Même si le HSS s'est distancié du RSS, le RSS considère néanmoins le HSS comme son aile internationale. Avec 750 succursales dans 45 pays, le HSS possède des sections dans des pays anglophones comme le Royaume-Uni, les États-Unis et le Canada, ainsi que dans des pays européens comme l'Allemagne, la Norvège, le Danemark, la Finlande et d'autres.

« Le HSS se développe rapidement et promeut le nationalisme hindou. Malheureusement, ils présentent souvent les chrétiens sous un jour négatif, se présentant comme la meilleure option. Cela a donné lieu à de nombreux incidents au cours desquels les chrétiens sont injustement ciblés », a déclaré Thapa.

Le HSS n’est pas le seul groupe à œuvrer à la construction d’un récit nationaliste hindou au Népal. Le Kathmandu Post a rapporté qu'au moins 100 organisations hindoues sont actuellement actives au Népal. L'article et d'autres mentionnent également des influences étrangères, principalement indiennes, qui soutiennent le mouvement Hindutva, ajoutant ainsi de la complexité au paysage politique du Népal.

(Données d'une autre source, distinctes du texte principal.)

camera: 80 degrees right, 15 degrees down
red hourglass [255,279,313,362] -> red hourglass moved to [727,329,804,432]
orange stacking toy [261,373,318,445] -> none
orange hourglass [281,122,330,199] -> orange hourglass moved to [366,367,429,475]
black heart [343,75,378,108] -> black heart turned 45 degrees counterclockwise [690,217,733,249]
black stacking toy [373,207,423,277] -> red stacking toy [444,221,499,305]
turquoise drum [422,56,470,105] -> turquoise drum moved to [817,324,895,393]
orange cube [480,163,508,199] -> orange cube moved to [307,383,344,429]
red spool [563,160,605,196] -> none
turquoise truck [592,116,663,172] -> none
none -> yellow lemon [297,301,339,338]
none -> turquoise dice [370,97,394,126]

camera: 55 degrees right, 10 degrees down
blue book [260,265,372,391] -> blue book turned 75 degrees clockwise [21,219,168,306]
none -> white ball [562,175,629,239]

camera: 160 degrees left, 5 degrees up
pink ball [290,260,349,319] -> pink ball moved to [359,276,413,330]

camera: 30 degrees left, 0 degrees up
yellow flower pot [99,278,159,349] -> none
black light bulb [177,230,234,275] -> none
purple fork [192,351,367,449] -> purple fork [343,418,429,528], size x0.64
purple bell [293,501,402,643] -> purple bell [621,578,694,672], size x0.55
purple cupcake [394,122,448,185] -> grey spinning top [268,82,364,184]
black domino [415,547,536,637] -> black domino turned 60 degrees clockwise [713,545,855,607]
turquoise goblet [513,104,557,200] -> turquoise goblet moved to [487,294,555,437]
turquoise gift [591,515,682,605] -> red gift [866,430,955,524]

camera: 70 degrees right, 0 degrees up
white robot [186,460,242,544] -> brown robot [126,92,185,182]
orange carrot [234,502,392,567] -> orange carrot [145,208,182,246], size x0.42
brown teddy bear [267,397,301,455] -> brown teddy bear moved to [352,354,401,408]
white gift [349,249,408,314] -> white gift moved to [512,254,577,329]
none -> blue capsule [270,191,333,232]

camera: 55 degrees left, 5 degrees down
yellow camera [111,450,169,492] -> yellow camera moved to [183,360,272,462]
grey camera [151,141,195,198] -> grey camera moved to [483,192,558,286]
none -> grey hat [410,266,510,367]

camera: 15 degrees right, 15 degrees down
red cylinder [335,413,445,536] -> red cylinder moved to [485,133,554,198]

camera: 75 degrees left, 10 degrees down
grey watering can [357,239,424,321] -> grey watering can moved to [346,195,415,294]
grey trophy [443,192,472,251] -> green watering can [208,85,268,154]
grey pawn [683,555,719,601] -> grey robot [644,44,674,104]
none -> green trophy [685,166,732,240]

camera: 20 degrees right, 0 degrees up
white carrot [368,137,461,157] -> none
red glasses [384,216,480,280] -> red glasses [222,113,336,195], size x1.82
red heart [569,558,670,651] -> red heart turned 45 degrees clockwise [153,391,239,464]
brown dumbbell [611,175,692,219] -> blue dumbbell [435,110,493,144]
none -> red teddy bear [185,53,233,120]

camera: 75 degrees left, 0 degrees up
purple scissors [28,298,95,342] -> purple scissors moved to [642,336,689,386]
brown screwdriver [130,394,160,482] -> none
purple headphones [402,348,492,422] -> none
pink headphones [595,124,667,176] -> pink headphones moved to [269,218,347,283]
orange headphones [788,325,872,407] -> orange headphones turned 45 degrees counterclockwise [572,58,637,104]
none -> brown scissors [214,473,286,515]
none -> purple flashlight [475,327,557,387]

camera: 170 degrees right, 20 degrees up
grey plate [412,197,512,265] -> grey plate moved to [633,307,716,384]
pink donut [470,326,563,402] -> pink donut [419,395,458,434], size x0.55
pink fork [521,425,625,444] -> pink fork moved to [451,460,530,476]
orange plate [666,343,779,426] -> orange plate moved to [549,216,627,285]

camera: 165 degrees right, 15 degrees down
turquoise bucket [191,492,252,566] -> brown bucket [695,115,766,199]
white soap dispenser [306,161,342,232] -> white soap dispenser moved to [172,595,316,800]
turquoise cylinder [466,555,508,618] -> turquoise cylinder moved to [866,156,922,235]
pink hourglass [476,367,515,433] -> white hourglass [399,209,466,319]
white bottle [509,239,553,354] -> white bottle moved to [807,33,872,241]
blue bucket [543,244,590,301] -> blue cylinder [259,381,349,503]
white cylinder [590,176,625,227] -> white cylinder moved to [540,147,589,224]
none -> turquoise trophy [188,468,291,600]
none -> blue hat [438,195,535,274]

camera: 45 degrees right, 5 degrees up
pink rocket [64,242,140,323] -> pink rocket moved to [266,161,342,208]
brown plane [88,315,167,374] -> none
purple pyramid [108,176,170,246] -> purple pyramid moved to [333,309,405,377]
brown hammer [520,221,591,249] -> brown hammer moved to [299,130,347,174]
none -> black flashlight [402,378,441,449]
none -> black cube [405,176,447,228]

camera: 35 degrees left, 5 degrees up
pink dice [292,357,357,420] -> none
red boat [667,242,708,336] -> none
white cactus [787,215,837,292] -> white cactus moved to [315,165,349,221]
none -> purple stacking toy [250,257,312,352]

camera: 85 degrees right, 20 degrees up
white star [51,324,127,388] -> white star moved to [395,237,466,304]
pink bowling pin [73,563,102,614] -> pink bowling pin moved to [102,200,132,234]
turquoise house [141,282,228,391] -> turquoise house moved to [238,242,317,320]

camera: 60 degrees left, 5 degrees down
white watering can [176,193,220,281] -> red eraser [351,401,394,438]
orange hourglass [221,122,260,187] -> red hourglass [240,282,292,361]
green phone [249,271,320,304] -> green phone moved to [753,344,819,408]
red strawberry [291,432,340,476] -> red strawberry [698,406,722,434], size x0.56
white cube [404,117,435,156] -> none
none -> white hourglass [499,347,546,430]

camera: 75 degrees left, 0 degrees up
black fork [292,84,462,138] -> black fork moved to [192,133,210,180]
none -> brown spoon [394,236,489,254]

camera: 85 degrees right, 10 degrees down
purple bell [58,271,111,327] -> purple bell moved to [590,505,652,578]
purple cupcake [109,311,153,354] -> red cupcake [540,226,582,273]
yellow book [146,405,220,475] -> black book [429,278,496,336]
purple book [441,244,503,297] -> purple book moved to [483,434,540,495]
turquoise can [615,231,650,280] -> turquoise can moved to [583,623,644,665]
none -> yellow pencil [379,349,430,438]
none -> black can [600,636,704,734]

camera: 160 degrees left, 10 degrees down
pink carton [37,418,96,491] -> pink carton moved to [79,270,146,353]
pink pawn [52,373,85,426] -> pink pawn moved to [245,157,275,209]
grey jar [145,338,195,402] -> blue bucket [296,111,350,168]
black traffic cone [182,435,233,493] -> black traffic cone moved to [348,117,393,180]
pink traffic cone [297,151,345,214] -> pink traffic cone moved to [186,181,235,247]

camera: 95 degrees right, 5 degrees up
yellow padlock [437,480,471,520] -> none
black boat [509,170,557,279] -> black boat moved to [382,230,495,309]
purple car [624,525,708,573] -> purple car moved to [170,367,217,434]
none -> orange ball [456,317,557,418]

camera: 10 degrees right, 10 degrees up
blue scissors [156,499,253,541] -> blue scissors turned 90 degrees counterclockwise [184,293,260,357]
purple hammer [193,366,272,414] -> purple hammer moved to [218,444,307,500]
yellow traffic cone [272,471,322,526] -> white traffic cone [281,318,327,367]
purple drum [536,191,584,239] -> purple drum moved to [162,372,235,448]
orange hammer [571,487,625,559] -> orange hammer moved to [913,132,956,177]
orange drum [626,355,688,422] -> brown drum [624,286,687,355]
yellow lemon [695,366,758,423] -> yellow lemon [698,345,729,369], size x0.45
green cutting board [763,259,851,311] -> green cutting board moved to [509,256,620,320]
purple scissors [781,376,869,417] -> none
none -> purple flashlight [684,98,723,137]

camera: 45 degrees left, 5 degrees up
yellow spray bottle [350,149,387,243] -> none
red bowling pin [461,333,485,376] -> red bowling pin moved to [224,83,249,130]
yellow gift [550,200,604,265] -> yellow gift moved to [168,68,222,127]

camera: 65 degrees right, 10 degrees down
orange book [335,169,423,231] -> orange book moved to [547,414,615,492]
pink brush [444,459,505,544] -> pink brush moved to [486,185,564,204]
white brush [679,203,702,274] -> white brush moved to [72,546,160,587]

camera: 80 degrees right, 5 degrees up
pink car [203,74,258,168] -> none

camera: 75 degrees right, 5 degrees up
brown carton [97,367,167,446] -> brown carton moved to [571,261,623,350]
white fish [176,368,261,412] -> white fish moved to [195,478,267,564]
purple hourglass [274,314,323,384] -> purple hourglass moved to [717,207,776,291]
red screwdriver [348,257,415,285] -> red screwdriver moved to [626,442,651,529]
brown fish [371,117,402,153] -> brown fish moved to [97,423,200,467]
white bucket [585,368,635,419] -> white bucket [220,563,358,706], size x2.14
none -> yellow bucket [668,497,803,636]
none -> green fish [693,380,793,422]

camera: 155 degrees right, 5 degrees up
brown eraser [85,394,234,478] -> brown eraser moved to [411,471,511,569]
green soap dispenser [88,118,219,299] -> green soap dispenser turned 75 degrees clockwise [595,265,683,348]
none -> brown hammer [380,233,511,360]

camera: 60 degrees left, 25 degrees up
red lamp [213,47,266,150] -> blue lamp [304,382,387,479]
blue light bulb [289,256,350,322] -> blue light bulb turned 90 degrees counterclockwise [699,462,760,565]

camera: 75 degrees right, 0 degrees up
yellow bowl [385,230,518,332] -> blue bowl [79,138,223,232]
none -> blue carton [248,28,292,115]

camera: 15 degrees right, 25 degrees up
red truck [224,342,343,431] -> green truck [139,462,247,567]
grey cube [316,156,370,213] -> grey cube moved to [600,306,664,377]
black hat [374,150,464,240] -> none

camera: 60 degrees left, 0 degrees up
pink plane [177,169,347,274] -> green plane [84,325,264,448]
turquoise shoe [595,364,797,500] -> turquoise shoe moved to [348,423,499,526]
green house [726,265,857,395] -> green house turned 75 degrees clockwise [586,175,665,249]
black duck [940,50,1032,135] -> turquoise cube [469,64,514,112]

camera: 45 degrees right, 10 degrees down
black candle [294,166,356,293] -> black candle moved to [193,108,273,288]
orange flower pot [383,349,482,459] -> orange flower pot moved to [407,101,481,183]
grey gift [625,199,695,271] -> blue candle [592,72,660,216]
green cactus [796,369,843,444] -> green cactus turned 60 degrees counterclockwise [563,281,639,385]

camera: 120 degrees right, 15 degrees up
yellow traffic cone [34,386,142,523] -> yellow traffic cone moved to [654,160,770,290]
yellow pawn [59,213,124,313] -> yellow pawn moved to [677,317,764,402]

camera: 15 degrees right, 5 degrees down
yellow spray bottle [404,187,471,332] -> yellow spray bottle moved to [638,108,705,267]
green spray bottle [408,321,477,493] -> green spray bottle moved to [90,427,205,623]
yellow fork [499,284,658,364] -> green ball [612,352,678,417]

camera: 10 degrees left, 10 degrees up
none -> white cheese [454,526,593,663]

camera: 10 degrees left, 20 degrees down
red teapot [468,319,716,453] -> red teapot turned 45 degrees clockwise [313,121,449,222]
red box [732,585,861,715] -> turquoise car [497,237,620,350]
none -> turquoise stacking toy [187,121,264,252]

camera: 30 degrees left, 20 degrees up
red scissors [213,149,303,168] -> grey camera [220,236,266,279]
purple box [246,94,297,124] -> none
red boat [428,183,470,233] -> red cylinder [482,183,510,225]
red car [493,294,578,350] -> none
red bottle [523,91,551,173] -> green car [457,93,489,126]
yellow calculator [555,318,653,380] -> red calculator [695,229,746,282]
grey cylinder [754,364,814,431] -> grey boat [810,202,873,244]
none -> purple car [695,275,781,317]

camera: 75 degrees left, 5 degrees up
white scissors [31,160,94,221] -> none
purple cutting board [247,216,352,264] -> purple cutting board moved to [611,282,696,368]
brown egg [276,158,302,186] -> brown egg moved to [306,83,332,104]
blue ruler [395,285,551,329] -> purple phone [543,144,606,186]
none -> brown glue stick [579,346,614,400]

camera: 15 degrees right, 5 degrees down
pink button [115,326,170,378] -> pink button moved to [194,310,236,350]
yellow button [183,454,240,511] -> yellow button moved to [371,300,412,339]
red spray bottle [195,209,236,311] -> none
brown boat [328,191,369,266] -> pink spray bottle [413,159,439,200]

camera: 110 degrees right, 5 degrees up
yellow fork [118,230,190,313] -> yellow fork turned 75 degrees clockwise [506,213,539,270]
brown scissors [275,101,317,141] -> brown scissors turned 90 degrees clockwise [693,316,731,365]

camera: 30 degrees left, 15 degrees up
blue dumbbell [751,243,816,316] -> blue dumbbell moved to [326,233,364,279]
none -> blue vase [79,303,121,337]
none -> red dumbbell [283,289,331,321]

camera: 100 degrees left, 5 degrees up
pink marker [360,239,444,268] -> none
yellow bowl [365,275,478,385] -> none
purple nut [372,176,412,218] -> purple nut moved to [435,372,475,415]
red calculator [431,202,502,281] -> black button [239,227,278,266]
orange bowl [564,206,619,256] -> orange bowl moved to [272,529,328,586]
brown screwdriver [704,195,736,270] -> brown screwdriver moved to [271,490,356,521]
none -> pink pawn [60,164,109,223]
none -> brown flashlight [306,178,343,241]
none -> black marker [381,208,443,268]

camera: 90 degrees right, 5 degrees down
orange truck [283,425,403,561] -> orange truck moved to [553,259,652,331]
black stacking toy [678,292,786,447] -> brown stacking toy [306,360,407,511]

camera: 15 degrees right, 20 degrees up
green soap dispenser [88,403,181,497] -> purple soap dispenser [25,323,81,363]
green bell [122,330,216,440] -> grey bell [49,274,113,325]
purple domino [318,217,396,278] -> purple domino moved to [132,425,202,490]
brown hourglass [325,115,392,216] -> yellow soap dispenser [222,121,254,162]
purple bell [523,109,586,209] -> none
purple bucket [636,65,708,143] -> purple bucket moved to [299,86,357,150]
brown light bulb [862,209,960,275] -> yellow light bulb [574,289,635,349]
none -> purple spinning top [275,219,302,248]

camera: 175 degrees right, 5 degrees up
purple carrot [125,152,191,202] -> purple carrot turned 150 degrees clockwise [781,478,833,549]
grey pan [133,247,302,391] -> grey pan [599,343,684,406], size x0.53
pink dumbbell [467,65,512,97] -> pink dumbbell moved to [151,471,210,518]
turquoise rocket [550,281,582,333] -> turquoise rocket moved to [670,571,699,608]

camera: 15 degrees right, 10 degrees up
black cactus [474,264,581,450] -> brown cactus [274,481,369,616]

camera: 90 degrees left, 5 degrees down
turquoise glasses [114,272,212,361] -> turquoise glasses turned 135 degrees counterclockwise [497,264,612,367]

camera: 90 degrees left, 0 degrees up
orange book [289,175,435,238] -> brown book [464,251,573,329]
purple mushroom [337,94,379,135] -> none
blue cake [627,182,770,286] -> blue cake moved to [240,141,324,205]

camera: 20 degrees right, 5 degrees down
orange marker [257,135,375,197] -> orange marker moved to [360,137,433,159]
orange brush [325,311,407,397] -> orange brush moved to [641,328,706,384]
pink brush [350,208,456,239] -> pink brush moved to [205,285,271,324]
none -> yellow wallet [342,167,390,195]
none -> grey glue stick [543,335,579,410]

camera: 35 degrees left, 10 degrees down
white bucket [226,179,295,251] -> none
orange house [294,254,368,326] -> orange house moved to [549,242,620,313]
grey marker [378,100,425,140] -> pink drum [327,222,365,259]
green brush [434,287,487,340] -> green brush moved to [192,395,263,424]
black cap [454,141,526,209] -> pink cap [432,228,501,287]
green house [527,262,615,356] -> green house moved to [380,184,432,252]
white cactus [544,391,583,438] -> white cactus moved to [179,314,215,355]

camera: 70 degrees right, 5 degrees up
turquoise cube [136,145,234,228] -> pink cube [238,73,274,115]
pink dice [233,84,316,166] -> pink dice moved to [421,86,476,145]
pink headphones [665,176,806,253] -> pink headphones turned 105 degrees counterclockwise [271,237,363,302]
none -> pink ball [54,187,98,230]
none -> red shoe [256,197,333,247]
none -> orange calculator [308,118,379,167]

Il y a eu une augmentation massive du mouvement pro-hindou au Népal au cours des deux ou trois dernières années, a déclaré un responsable qui s'est entretenu avec le Kathmandu Post sous couvert d'anonymat et a affirmé que certaines organisations promouvant le mouvement hindou au Népal étaient des groupes de bénévoles tandis que d'autres. ont reçu des fonds de différentes sources à l’intérieur et à l’extérieur du pays.

Bien que les Népalais autochtones ne soient pas traditionnellement hindous, de nombreux hindous ont réussi à les convaincre que leur foi seule protège l'identité tribale. En revanche, les chrétiens sont considérés comme des étrangers qui tentent d’effacer et de saper la culture locale.

L'Inde et le Népal partagent de solides liens culturels, sociaux et économiques. Ils ont signé des accords en 1950 et 1960 pour renforcer la coopération économique et promouvoir le commerce. La frontière ouverte permet la libre circulation des personnes et des marchandises, faisant du Népal l'une des principales destinations des exportations indiennes. L'Inde fournit d'importants investissements étrangers et une aide au développement au Népal dans des domaines tels que l'éducation, les infrastructures, l'énergie et le développement rural. Les deux pays ont récemment signé un accord autorisant le gouvernement indien à financer directement des projets au Népal d'une valeur allant jusqu'à 200 millions de roupies népalaises (15 millions de dollars), une augmentation par rapport à la limite précédente de 50 millions de roupies par projet.

Shrestha a déclaré que les dirigeants chrétiens népalais envisagent de porter cette soudaine augmentation des incidents contre la communauté chrétienne devant les autorités.

« Nous prévoyons de rendre visite au Premier ministre [Pushpa Kamal Dahal] et les organisations de défense des droits humains et les alerter de ces incidents », a déclaré Shrestha.

Malgré la montée de l'hindouisme radical, le recensement du Népal montre une augmentation significative de 68 pour cent de la population chrétienne au cours de la dernière décennie. Les chiffres révèlent en outre un léger déclin du nombre d’adeptes de l’hindouisme et du bouddhisme, comparé à la croissance modeste des communautés musulmanes, chrétiennes et kirat (groupes ethniques autochtones de l’Himalaya) par rapport au recensement de 2011.

Alors que l'hindouisme dépasse encore 80 pour cent, sa part a diminué de 81,3 à 81,19 pour cent et celle du bouddhisme de 9 à 8,2 pour cent. Pendant ce temps, la part de l'Islam est passée de 4,4 à 5,9 pour cent, celle du christianisme de 0,1 à 1,76 pour cent et celle de la communauté Kirat de 2,81 à 3,17 pour cent. (Le Népal compte également des religions mineures comme le Bahai, le Bon, le Jain, le Prakriti et le Sikh.)